Monmouth is a city in Polk County in the U.S. state of Oregon. Take a look below for 15 awesome and interesting facts about Monmouth, Oregon, United States.

1. It was named for Monmouth, Illinois, the origin of its earliest settlers.

2. The population is 9,534 at the 2010 Census and it is part of the Salem Metropolitan Statistical Area.

3. Monmouth was settled in 1853 by a group of pioneers who allocated 640 acres (2.6 km2) to build both a city and a “college under the auspices of the Christian Church”, and proceeds from the sale of these lands were used to found Monmouth University, currently known as Western Oregon University.

4. For decades, Monmouth was a dry town that banned the sale of alcoholic beverages in supermarkets, restaurants and bars.

5. Monmouth’s status as the last dry town in Oregon was ended by a popular vote in the November 2002 election.

6. Monmouth was settled by Elijah Davidson and his family. Originally a member of the Christian Church of Cameron (Monmouth, Illinois), Davidson was a devout advocate of prohibition. In 1852, sixty-three-year-old Elijah Davidson and his family set out for Oregon Territory.

7. By 1854, more than a dozen Disciples families from Monmouth, many of them related to each other or to Davidson, had joined him.

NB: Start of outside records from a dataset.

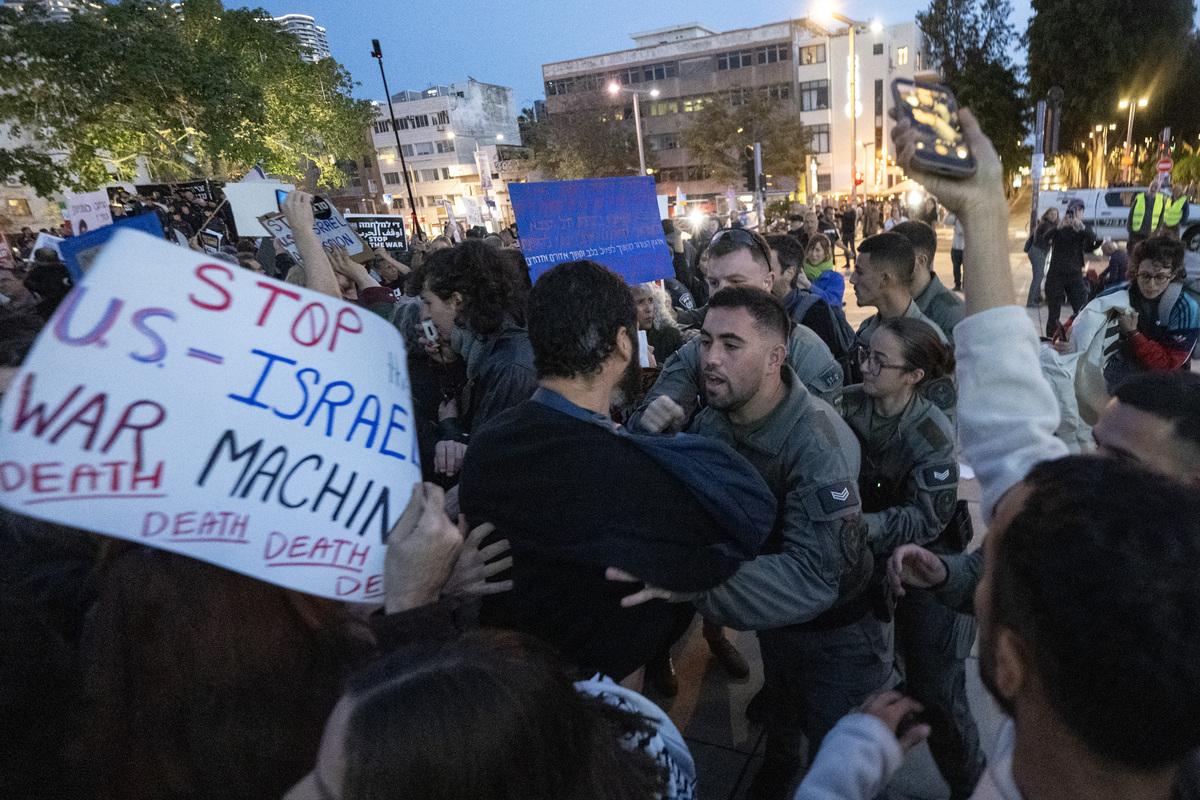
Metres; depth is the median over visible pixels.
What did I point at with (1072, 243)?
man
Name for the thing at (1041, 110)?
pole
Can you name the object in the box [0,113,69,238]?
building
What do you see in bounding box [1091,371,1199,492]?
man
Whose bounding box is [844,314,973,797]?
woman
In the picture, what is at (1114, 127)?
street lamp
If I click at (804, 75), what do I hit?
white building
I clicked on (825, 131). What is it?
window
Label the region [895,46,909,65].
window
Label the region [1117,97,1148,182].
street lamp
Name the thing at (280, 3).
sky
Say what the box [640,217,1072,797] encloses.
pavement
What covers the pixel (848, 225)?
person
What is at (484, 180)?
banner
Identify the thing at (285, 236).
protest sign
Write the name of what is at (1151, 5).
tree
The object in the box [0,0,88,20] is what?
high-rise building
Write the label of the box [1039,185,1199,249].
van
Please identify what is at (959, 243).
person
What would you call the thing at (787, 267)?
man
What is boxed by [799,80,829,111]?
window
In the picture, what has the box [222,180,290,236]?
white sign
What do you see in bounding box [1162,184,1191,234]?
person
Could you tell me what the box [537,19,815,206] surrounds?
office building
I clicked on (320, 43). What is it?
high-rise building
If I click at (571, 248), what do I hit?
protest sign
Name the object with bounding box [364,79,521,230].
white building
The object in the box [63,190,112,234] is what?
protest sign
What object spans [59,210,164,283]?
blue sign
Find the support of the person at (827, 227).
on the pavement at (726, 759)
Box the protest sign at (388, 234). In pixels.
[345,213,409,253]
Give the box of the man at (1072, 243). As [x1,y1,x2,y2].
[1042,196,1097,332]
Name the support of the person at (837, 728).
on the ground
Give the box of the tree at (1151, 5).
[1026,0,1199,189]
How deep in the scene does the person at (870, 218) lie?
20.11 m
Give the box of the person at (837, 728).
[793,691,931,799]
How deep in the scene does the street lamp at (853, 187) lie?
24.55 m
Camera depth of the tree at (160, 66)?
18.72 m
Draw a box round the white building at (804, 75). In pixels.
[793,17,924,197]
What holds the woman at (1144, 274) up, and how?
on the ground
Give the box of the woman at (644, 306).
[631,280,687,368]
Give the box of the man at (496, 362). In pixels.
[403,241,534,484]
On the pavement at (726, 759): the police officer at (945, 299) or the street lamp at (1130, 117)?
the police officer at (945, 299)
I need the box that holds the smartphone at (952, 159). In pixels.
[890,78,976,178]
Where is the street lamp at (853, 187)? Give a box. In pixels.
[808,6,866,197]
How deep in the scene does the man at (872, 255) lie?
2.74 m
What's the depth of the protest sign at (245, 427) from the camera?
1.13 m
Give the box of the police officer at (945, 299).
[891,221,964,336]
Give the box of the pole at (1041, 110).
[1029,98,1046,228]
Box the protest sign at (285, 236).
[259,193,368,260]
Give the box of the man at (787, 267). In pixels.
[765,233,854,369]
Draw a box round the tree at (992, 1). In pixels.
[916,0,1029,173]
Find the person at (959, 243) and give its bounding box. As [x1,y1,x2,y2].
[950,223,964,291]
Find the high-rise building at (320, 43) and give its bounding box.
[275,13,331,60]
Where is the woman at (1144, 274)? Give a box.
[1090,237,1198,381]
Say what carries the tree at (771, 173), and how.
on the ground
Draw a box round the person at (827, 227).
[813,205,839,245]
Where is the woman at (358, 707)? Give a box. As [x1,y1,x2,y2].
[283,627,694,799]
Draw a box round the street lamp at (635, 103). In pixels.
[607,80,659,176]
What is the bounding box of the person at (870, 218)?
[862,196,882,238]
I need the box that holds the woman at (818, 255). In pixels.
[802,232,845,309]
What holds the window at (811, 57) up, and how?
in the white building at (804, 75)
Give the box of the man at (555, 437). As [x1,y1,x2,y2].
[463,264,770,694]
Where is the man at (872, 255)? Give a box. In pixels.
[850,235,957,412]
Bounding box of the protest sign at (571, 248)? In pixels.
[507,176,673,286]
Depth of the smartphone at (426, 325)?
2.78 m
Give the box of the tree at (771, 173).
[685,90,811,194]
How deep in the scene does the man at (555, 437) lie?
1.41 m
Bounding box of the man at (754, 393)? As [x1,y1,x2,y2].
[624,286,885,793]
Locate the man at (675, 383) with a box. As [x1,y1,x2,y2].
[627,227,846,428]
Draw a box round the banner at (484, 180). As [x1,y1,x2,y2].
[474,146,493,193]
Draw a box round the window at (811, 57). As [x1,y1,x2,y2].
[799,44,826,65]
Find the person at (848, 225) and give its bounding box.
[838,198,858,264]
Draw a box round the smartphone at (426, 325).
[421,319,439,344]
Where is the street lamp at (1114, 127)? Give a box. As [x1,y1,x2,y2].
[1091,121,1117,186]
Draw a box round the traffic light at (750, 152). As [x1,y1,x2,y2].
[745,142,763,192]
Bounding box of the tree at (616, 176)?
[524,89,643,180]
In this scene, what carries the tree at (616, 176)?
on the ground
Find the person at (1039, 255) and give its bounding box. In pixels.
[1024,207,1059,308]
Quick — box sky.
[227,0,1196,109]
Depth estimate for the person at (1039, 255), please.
9.35 m
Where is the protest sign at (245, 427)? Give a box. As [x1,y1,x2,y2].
[0,232,421,605]
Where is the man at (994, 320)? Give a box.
[883,101,1199,799]
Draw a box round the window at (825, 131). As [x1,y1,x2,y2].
[804,125,829,152]
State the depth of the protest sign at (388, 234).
5.99 m
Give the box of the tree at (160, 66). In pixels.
[0,0,371,200]

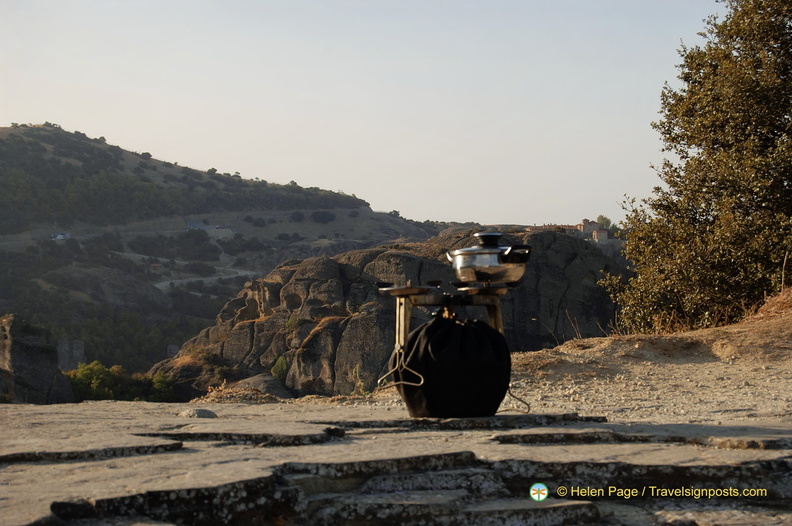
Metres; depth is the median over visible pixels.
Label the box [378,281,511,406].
camping stove
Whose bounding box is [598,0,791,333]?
tree
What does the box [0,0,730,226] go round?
sky
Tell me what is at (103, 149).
hill
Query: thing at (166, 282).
dirt road
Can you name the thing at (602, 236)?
building
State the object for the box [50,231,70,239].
house
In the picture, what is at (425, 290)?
stove burner
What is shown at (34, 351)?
rock
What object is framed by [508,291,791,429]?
dirt ground
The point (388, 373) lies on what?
wire leg
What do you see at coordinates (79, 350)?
rock
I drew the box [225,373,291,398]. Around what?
rock
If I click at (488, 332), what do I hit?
black bag
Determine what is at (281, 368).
shrub
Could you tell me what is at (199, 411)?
rock
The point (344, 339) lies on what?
rock outcrop
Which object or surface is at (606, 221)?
tree
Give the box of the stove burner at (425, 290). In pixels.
[377,281,442,295]
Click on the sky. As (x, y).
(298, 178)
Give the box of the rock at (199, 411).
[179,407,216,418]
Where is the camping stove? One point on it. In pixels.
(403, 324)
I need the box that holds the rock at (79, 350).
[56,338,85,369]
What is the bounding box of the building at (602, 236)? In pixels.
[591,229,608,241]
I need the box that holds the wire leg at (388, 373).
[376,342,424,390]
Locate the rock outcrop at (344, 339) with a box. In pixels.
[152,226,628,402]
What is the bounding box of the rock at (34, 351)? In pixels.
[0,314,74,403]
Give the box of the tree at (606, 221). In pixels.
[595,215,615,233]
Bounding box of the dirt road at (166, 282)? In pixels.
[152,268,253,289]
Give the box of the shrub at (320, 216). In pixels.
[311,210,335,222]
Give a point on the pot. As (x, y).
(468, 266)
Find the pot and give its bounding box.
[448,230,531,286]
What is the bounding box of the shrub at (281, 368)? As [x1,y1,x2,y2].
[270,356,288,379]
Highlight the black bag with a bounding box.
[398,311,510,416]
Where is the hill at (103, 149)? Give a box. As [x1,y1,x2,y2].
[0,120,452,383]
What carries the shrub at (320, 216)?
on the hill at (103, 149)
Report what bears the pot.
on the camping stove

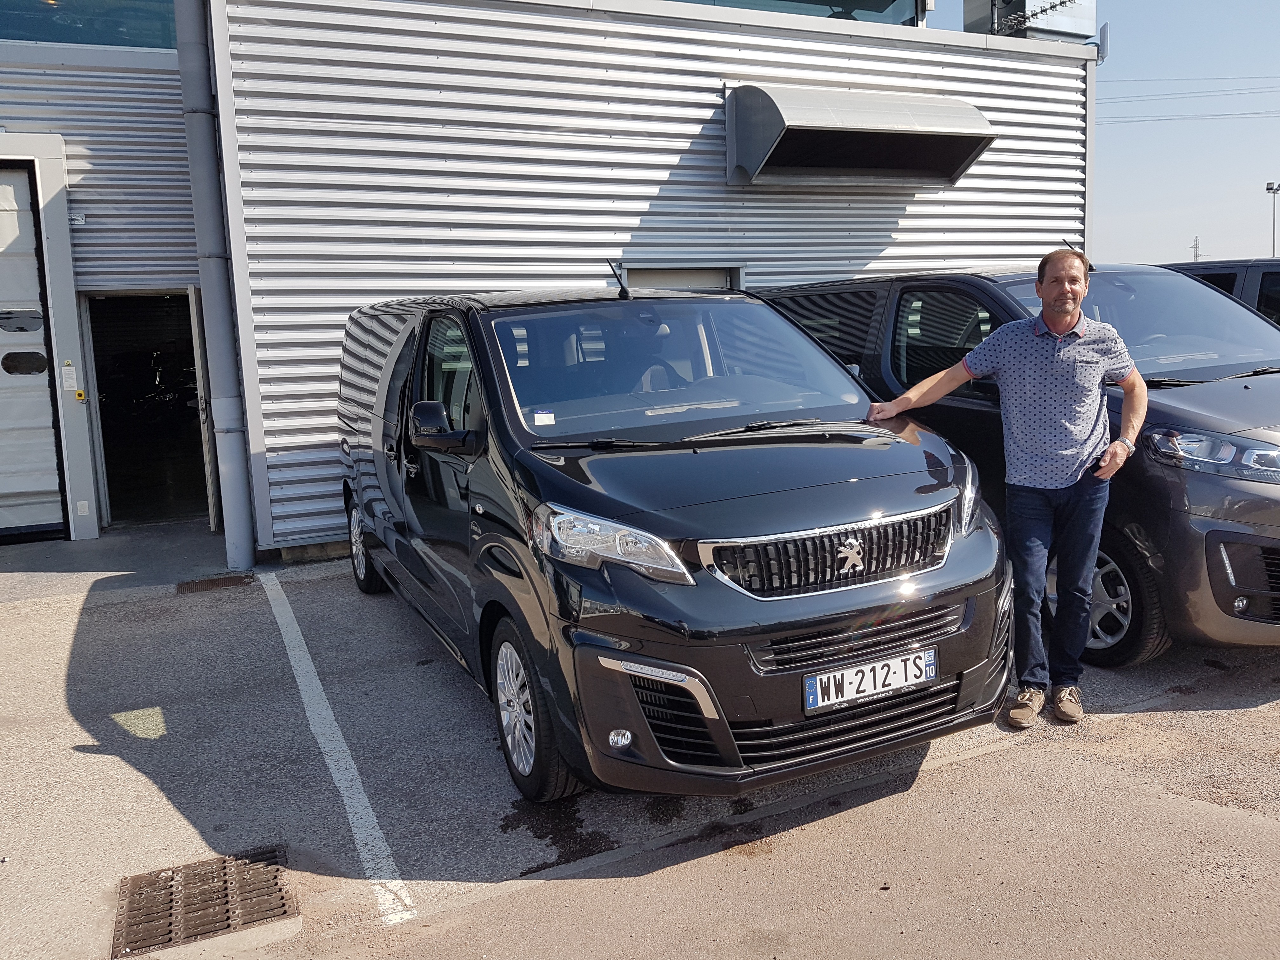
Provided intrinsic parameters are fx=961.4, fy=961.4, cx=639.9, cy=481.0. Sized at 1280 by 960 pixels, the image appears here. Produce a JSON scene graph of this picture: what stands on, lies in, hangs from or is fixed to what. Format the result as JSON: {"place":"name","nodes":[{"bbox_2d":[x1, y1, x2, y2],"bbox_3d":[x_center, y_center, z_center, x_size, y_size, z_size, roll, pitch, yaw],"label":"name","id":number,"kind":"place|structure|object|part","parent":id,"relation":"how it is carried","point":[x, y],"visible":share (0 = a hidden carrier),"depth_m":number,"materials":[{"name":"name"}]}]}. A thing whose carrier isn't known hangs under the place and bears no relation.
{"place":"outdoors","nodes":[
{"label":"outdoors","id":0,"kind":"place"},
{"bbox_2d":[0,0,1103,556],"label":"building","id":1,"kind":"structure","parent":0,"point":[714,87],"depth_m":8.44,"materials":[{"name":"silver metal"}]},
{"bbox_2d":[0,163,66,542],"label":"garage door","id":2,"kind":"structure","parent":1,"relation":"in","point":[6,515],"depth_m":8.33,"materials":[{"name":"metal"}]},
{"bbox_2d":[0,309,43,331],"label":"door window","id":3,"kind":"structure","parent":2,"relation":"in","point":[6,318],"depth_m":7.92,"materials":[{"name":"black glass"}]},
{"bbox_2d":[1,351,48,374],"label":"door window","id":4,"kind":"structure","parent":2,"relation":"in","point":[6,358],"depth_m":8.00,"materials":[{"name":"black glass"}]},
{"bbox_2d":[61,361,77,390],"bbox_3d":[-4.848,-0.889,8.159,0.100,0.249,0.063,-6,9,-26],"label":"sticker","id":5,"kind":"object","parent":1,"relation":"attached to","point":[70,383],"visible":0.98,"depth_m":8.15,"materials":[{"name":"white paper"}]},
{"bbox_2d":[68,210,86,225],"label":"metal bracket","id":6,"kind":"object","parent":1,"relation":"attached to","point":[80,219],"visible":0.92,"depth_m":8.04,"materials":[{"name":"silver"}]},
{"bbox_2d":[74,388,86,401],"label":"switch","id":7,"kind":"object","parent":1,"relation":"attached to","point":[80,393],"visible":0.96,"depth_m":8.34,"materials":[{"name":"yellow plastic"}]},
{"bbox_2d":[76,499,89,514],"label":"notice","id":8,"kind":"object","parent":1,"relation":"attached to","point":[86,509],"visible":0.95,"depth_m":8.11,"materials":[{"name":"white plastic"}]},
{"bbox_2d":[0,0,184,49],"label":"window","id":9,"kind":"structure","parent":1,"relation":"in","point":[104,41],"depth_m":8.25,"materials":[{"name":"glass"}]},
{"bbox_2d":[81,290,212,530],"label":"doorway","id":10,"kind":"structure","parent":1,"relation":"in","point":[102,461],"depth_m":9.65,"materials":[{"name":"grey metal"}]},
{"bbox_2d":[188,288,221,531],"bbox_3d":[-3.837,-0.629,8.612,0.134,2.151,1.023,-5,9,-20],"label":"open door","id":11,"kind":"structure","parent":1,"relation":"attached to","point":[200,367],"depth_m":8.21,"materials":[{"name":"white metal"}]},
{"bbox_2d":[173,0,257,580],"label":"drainpipe","id":12,"kind":"object","parent":1,"relation":"attached to","point":[242,557],"visible":0.97,"depth_m":7.08,"materials":[{"name":"grey metal"}]},
{"bbox_2d":[616,264,741,289],"bbox_3d":[0.356,-1.060,8.648,1.296,1.667,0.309,-6,9,-26],"label":"window","id":13,"kind":"structure","parent":1,"relation":"in","point":[669,275],"depth_m":8.51,"materials":[{"name":"grey metal"}]},
{"bbox_2d":[676,0,924,25],"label":"window","id":14,"kind":"structure","parent":1,"relation":"in","point":[870,9],"depth_m":10.49,"materials":[{"name":"glass"}]},
{"bbox_2d":[724,82,993,188],"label":"vent hood","id":15,"kind":"object","parent":1,"relation":"attached to","point":[886,127],"visible":0.98,"depth_m":8.76,"materials":[{"name":"metal"}]},
{"bbox_2d":[964,0,1096,41],"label":"rooftop unit","id":16,"kind":"object","parent":1,"relation":"on","point":[1063,25],"visible":0.65,"depth_m":11.59,"materials":[{"name":"grey metal"}]},
{"bbox_2d":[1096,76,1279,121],"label":"power line","id":17,"kind":"object","parent":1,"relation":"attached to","point":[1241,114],"visible":0.81,"depth_m":39.99,"materials":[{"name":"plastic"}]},
{"bbox_2d":[0,513,1279,959],"label":"parking lot","id":18,"kind":"structure","parent":0,"point":[1257,711],"materials":[{"name":"grey asphalt"}]},
{"bbox_2d":[110,845,297,955],"bbox_3d":[-1.331,1.278,2.927,0.508,0.023,0.577,-6,9,-26],"label":"drain grate","id":19,"kind":"object","parent":18,"relation":"in","point":[226,888],"visible":0.96,"depth_m":2.91,"materials":[{"name":"metal"}]},
{"bbox_2d":[174,573,255,593],"bbox_3d":[-3.016,0.728,6.828,0.535,0.027,0.483,-6,9,-26],"label":"drain grate","id":20,"kind":"object","parent":18,"relation":"in","point":[208,582],"visible":0.93,"depth_m":6.79,"materials":[{"name":"brown metal"}]},
{"bbox_2d":[257,570,414,926],"bbox_3d":[-1.605,1.021,4.604,0.204,0.036,3.813,-6,9,-26],"label":"parking line","id":21,"kind":"object","parent":18,"relation":"on","point":[332,767],"visible":0.97,"depth_m":3.78,"materials":[{"name":"white paint"}]},
{"bbox_2d":[333,281,1018,812],"bbox_3d":[-0.217,-0.045,4.901,1.861,1.883,4.390,-6,9,-26],"label":"van","id":22,"kind":"object","parent":18,"relation":"on","point":[404,399],"visible":0.97,"depth_m":3.44,"materials":[{"name":"black metal"}]},
{"label":"wheel","id":23,"kind":"part","parent":22,"relation":"part of","materials":[{"name":"black rubber"}]},
{"label":"mirror","id":24,"kind":"part","parent":22,"relation":"part of","materials":[{"name":"black mirror"}]},
{"label":"wheel","id":25,"kind":"part","parent":22,"relation":"part of","materials":[{"name":"black rubber"}]},
{"bbox_2d":[532,409,555,425],"bbox_3d":[-0.389,-0.251,3.862,0.087,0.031,0.068,-6,9,-26],"label":"windshield sticker","id":26,"kind":"object","parent":22,"relation":"attached to","point":[544,418],"visible":0.99,"depth_m":3.86,"materials":[{"name":"white paper"}]},
{"label":"headlight","id":27,"kind":"part","parent":22,"relation":"part of","materials":[{"name":"clear plastic"}]},
{"label":"windshield","id":28,"kind":"part","parent":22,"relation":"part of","materials":[{"name":"clear glass"}]},
{"bbox_2d":[800,645,940,713],"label":"license plate","id":29,"kind":"object","parent":22,"relation":"attached to","point":[825,676],"visible":0.97,"depth_m":3.31,"materials":[{"name":"white plastic"}]},
{"bbox_2d":[855,250,1146,727],"bbox_3d":[1.537,0.004,4.084,0.998,1.847,0.575,2,9,24],"label":"man","id":30,"kind":"object","parent":18,"relation":"on","point":[1058,321],"visible":0.98,"depth_m":3.84},
{"bbox_2d":[756,262,1279,661],"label":"dark van","id":31,"kind":"object","parent":18,"relation":"on","point":[931,286],"visible":0.5,"depth_m":4.52,"materials":[{"name":"metal"}]},
{"label":"van wheel","id":32,"kind":"part","parent":31,"relation":"part of","materials":[{"name":"black rubber"}]},
{"label":"headlight","id":33,"kind":"part","parent":31,"relation":"part of","materials":[{"name":"clear plastic"}]},
{"bbox_2d":[1156,258,1279,326],"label":"dark car","id":34,"kind":"object","parent":18,"relation":"on","point":[1273,281],"visible":0.15,"depth_m":7.62,"materials":[{"name":"metal"}]},
{"bbox_2d":[924,0,1279,267],"label":"sky","id":35,"kind":"structure","parent":0,"point":[1244,184],"materials":[{"name":"blue"}]},
{"bbox_2d":[1190,235,1202,261],"label":"transmission tower","id":36,"kind":"structure","parent":0,"point":[1196,240],"visible":0.48,"materials":[{"name":"metal"}]},
{"label":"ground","id":37,"kind":"structure","parent":0},
{"bbox_2d":[1264,180,1279,257],"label":"lamp post","id":38,"kind":"object","parent":37,"relation":"on","point":[1268,189],"visible":0.7,"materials":[{"name":"metal"}]}
]}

8. In February 1859, Davidson and other trustees efforts to prohibit the importation, exportation, sale, and consumption of alcohol in Monmouth became a reality.

9. One of the main arguments Davidson and his fellow religious supporters used to push prohibition legislation was, “to enable them to suppress and prevent nuisances, to render the possession of life and property more secure, [and] to enable them to improve and embellish the streets of the town.”

10. Despite the efforts of certain merchants to repeal prohibition in Monmouth throughout its history, their efforts proved fruitless.

11. What was most important to the local religious community was to keep prohibition for the betterment of the social order of Monmouth.

12. Although opponents raised religious, moral, economic, and quality-of-life arguments similar to those preached during the nineteenth century, they also brought two new arguments to center stage: the historic nature of Monmouth’s prohibition and the uniqueness that local prohibition brought to the town.

13. Eventually support for the prohibition ordinance started to wear thin throughout the community of Monmouth. Although die-hard supporters of prohibition continued to fight the inevitable, there were signs that it was starting to become more and more detrimental to the social and economic aspects of the community.

14. Some claim that prohibition had reduced property values, others that it restricted development of the business sector in town. Opponents of repeal brought forth many arguments for staying dry, including initiating one rumor that the land donated so long ago for the site of the University would revert to the heirs of the donors if the ordinance was repealed, resulting in a huge cost to the state to repurchase it.

15. After failing by a nearly 5 to 1 margin in the early 1970s, repeal was passed by the voters in November 2002, and Monmouth ended its long tenure as the last dry town on the west coast.